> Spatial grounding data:
▶

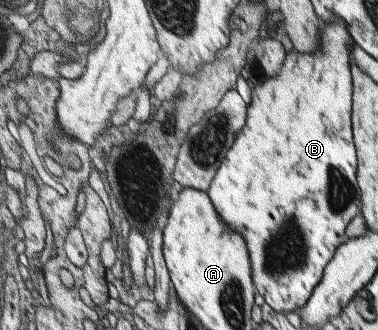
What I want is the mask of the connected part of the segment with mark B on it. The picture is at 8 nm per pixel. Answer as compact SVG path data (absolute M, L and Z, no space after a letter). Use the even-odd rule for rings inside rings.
M336 17L336 21L325 22L326 28L321 30L322 43L319 50L311 54L303 54L294 50L287 53L284 68L281 73L266 80L252 88L251 103L248 111L247 125L238 133L234 146L225 156L217 175L212 181L209 195L213 207L223 219L223 222L233 231L240 233L247 242L247 251L249 259L253 261L255 269L255 285L261 291L261 295L267 299L267 303L279 312L299 312L305 308L307 302L314 295L314 289L322 283L324 272L327 265L334 259L335 253L344 243L350 240L347 237L347 227L349 223L362 213L362 195L358 182L358 149L354 140L354 79L351 79L351 64L353 63L353 36L349 33L348 25Z

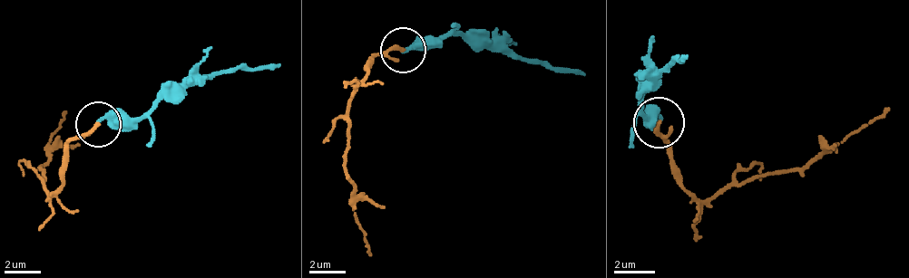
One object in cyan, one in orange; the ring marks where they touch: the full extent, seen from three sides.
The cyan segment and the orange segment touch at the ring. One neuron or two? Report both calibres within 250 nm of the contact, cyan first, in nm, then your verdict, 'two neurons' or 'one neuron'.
280 nm thick on the cyan side, 200 nm on the other; one neuron

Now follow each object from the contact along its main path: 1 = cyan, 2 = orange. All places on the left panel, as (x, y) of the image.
1: (97, 120), (138, 120), (161, 98), (179, 98), (224, 71), (278, 62)
2: (97, 125), (70, 144), (65, 176), (52, 194), (43, 167), (65, 111)

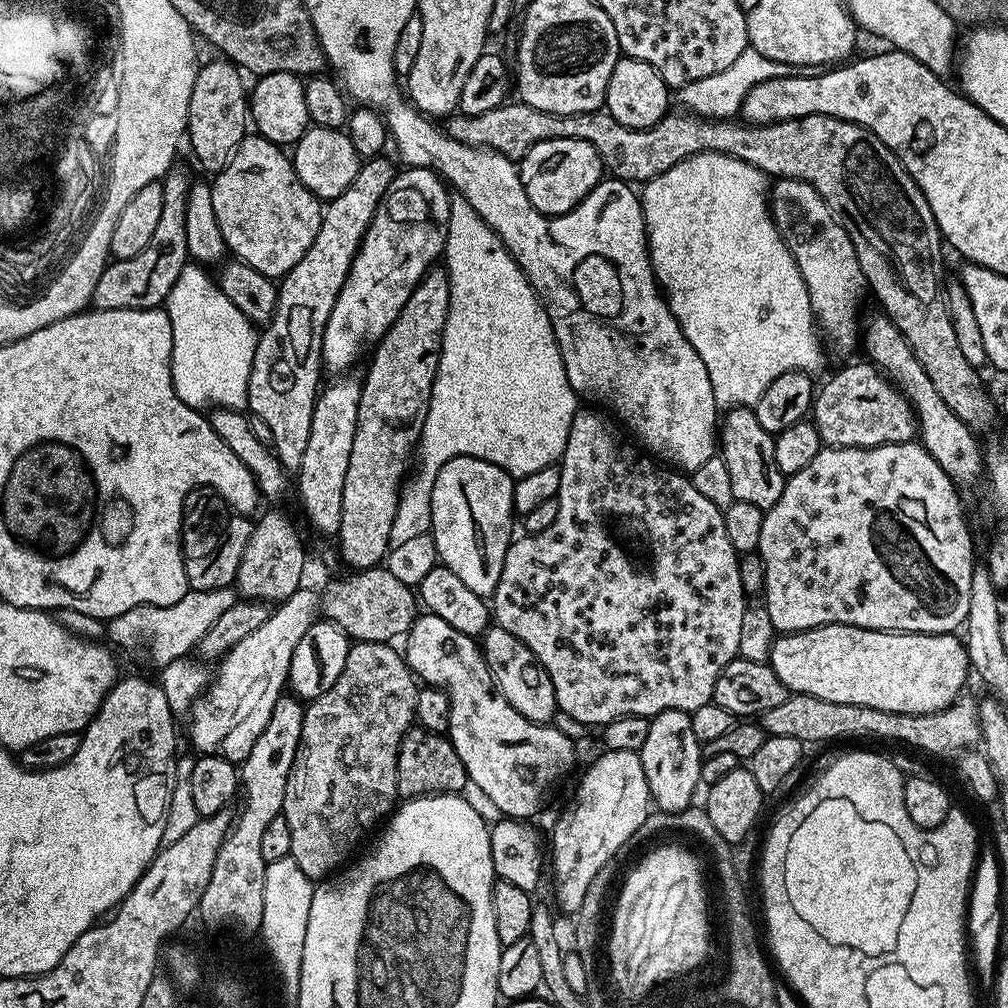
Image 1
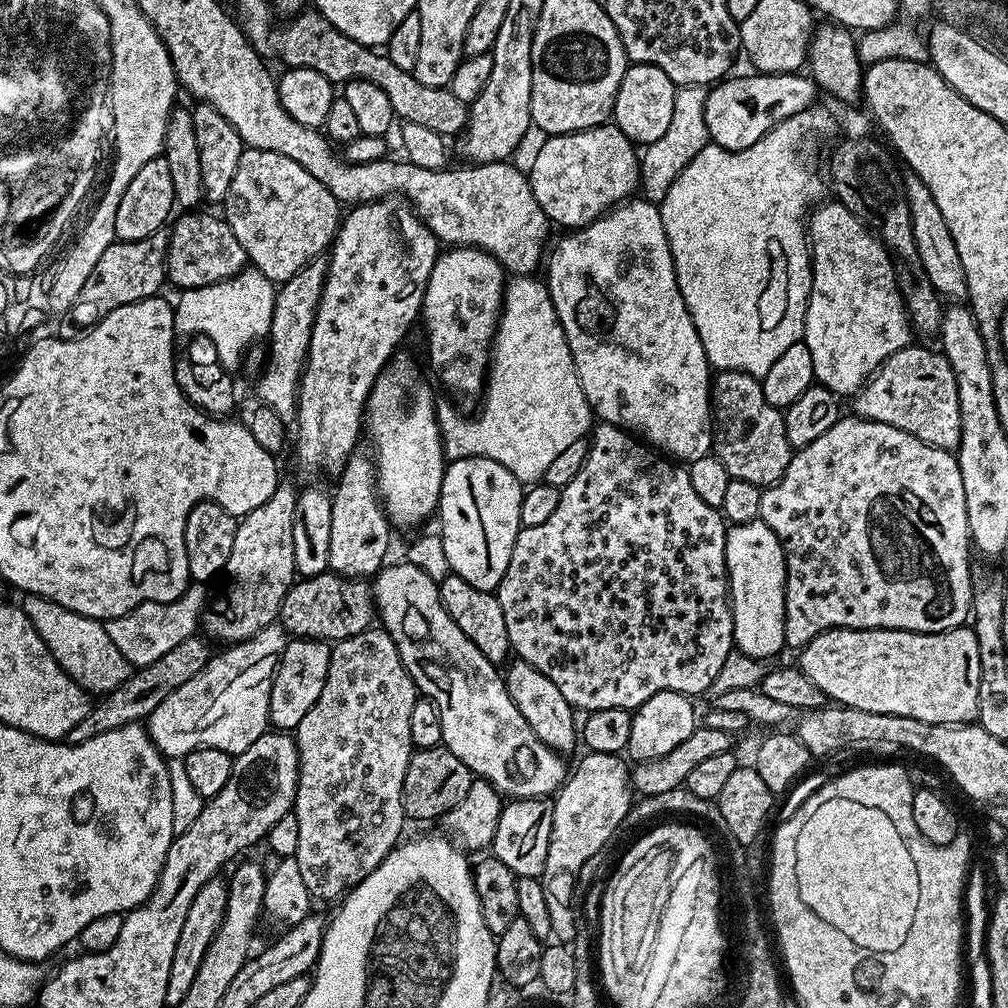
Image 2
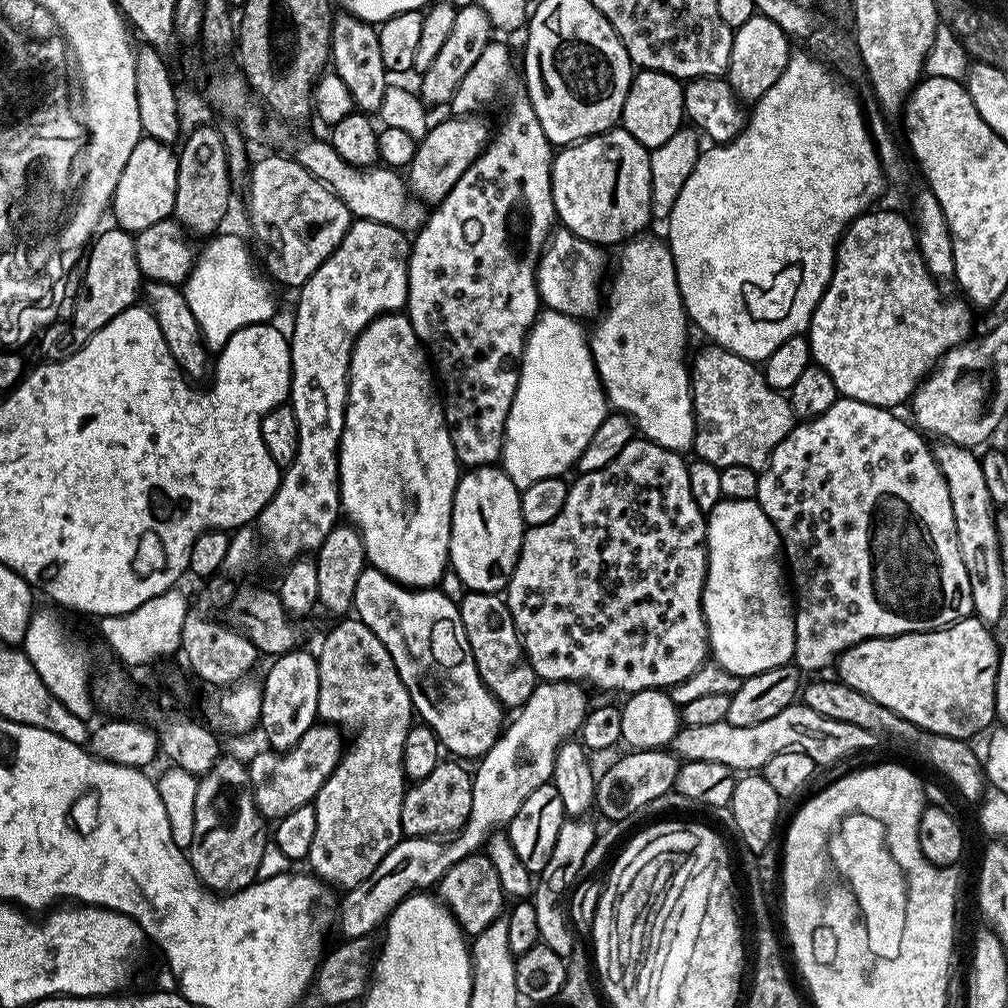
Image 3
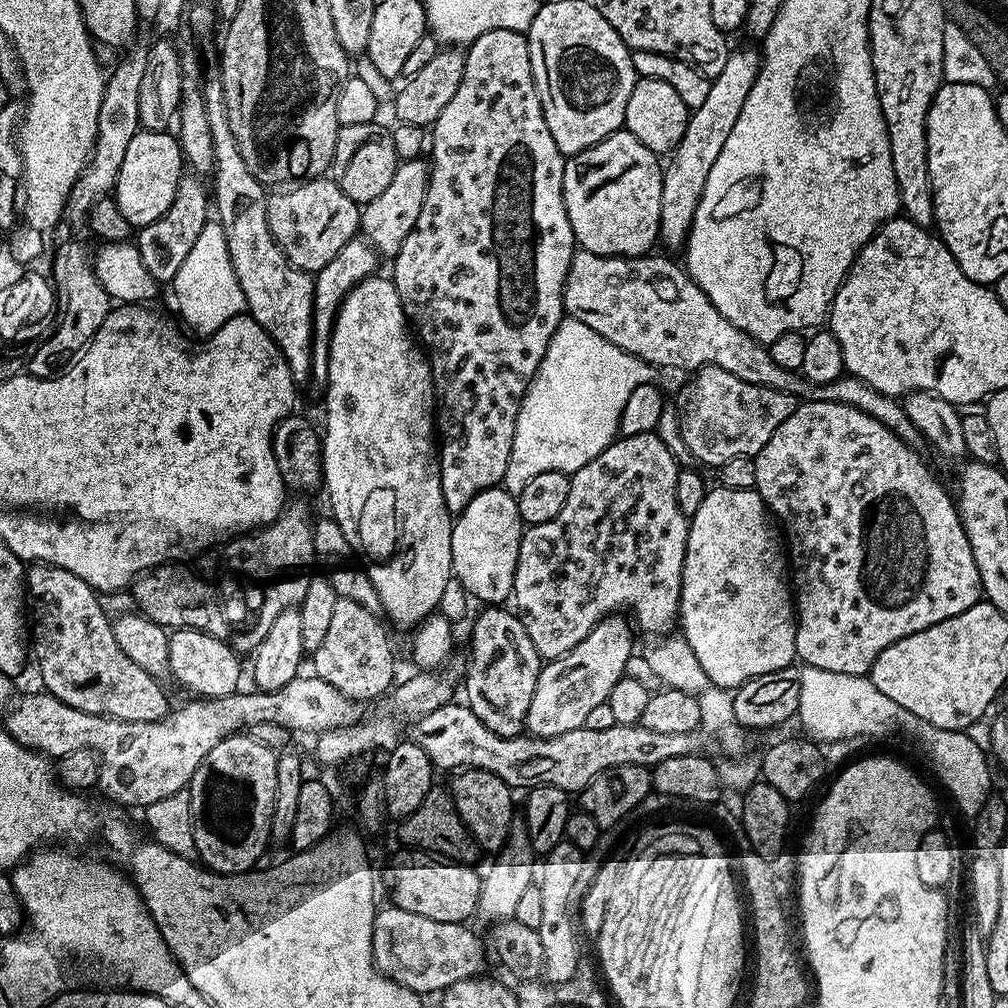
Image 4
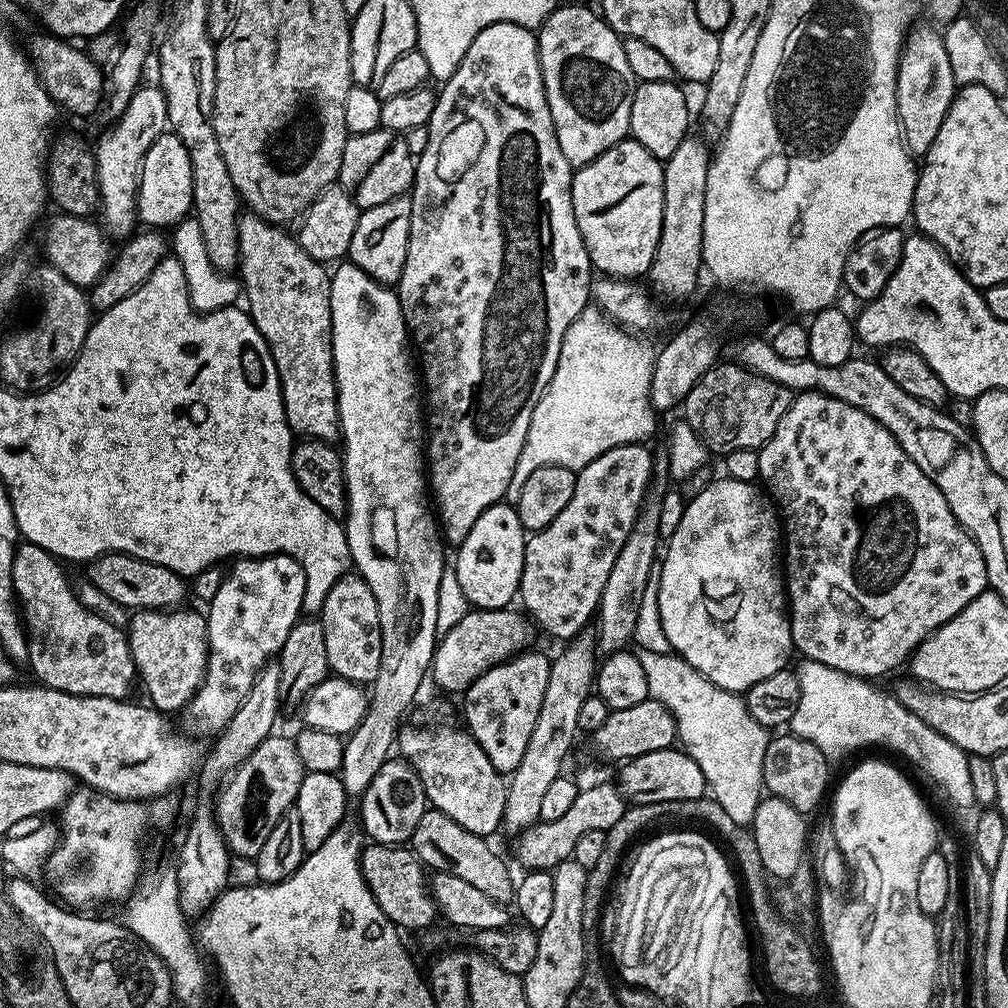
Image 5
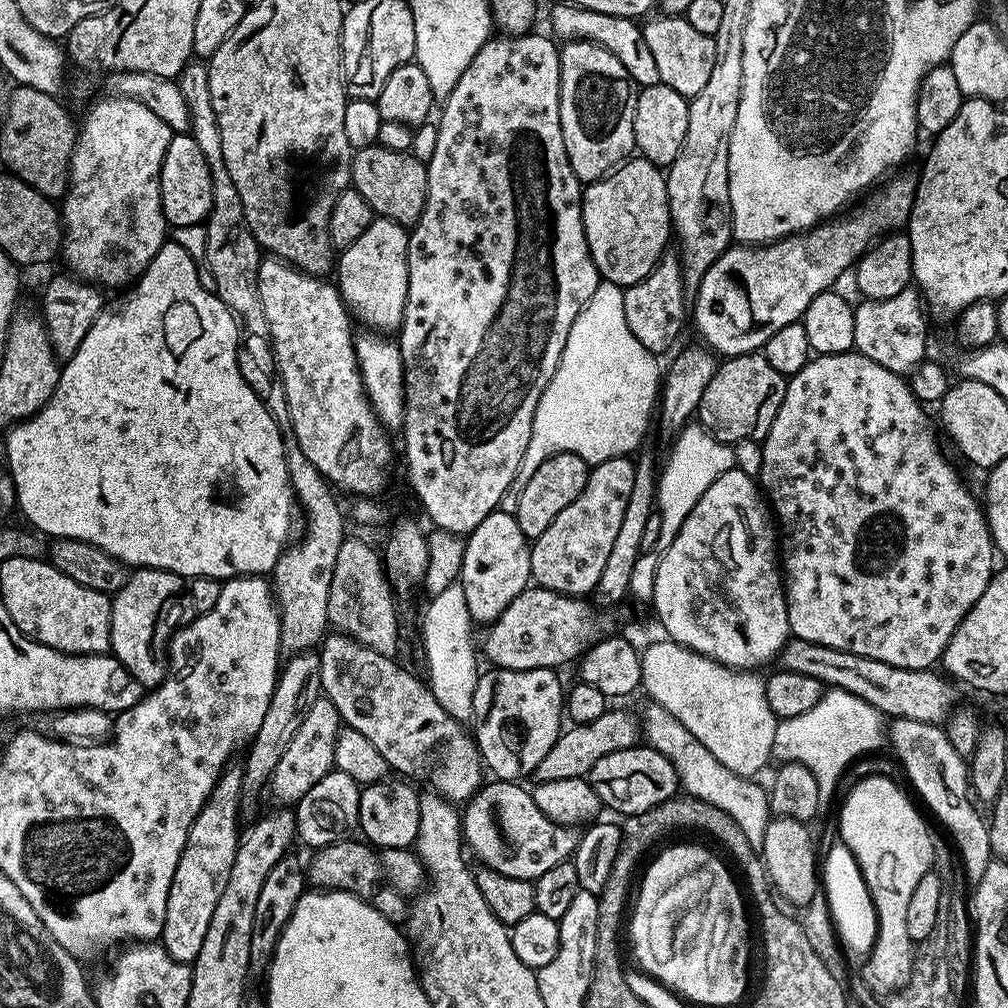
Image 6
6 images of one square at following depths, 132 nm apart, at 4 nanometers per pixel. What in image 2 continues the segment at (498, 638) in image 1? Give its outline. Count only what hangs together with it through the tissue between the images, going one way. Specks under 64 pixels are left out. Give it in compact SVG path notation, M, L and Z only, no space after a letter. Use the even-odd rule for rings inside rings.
M519 658L513 659L507 668L508 672L503 673L504 684L514 706L518 706L518 714L526 718L530 730L534 730L536 737L557 754L569 754L568 752L575 750L576 744L578 748L578 720L572 717L574 709L566 702L566 698L562 698L558 686L554 686L554 682L546 678L546 674L534 670L534 666Z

◀

> TASK BRIEF: Your job is to copy every entry exactly. Omit the pictures.

> ANSWER TO THE EXERCISE:
What I want is the mask of the connected part of the segment with mark B on it. The picture is at 8 nm per pixel. Answer as compact SVG path data (absolute M, L and Z, no space after a letter). Use the even-odd rule for rings inside rings.
M336 17L336 21L325 22L326 28L321 30L322 43L319 50L311 54L303 54L294 50L287 53L284 68L281 73L266 80L252 88L251 103L248 111L247 125L238 133L234 146L225 156L217 175L212 181L209 195L213 207L223 219L223 222L233 231L240 233L247 242L247 251L249 259L253 261L255 269L255 285L261 291L261 295L267 299L267 303L279 312L299 312L305 308L307 302L314 295L314 289L322 283L324 272L327 265L334 259L335 253L344 243L350 240L347 237L347 227L349 223L362 213L362 195L358 182L358 149L354 140L354 79L351 79L351 64L353 63L353 36L349 33L348 25Z

One object in cyan, one in orange; the ring marks where they touch: the full extent, seen from three sides.
The cyan segment and the orange segment touch at the ring. One neuron or two? Report both calibres within 250 nm of the contact, cyan first, in nm, then your verdict, 'two neurons' or 'one neuron'.
280 nm thick on the cyan side, 200 nm on the other; one neuron

Now follow each object from the contact along its main path: 1 = cyan, 2 = orange. All places on the left panel, as (x, y) of the image.
1: (97, 120), (138, 120), (161, 98), (179, 98), (224, 71), (278, 62)
2: (97, 125), (70, 144), (65, 176), (52, 194), (43, 167), (65, 111)

Image 1
Image 2
Image 3
Image 4
Image 5
Image 6
6 images of one square at following depths, 132 nm apart, at 4 nanometers per pixel. What in image 2 continues the segment at (498, 638) in image 1? Give its outline. Count only what hangs together with it through the tissue between the images, going one way. Specks under 64 pixels are left out. Give it in compact SVG path notation, M, L and Z only, no space after a letter. Use the even-odd rule for rings inside rings.
M519 658L513 659L507 668L508 672L503 673L504 684L514 706L518 706L518 714L526 718L530 730L534 730L536 737L557 754L569 754L568 752L575 750L576 744L578 748L578 720L572 717L574 709L566 702L566 698L562 698L558 686L554 686L554 682L546 678L546 674L534 670L534 666Z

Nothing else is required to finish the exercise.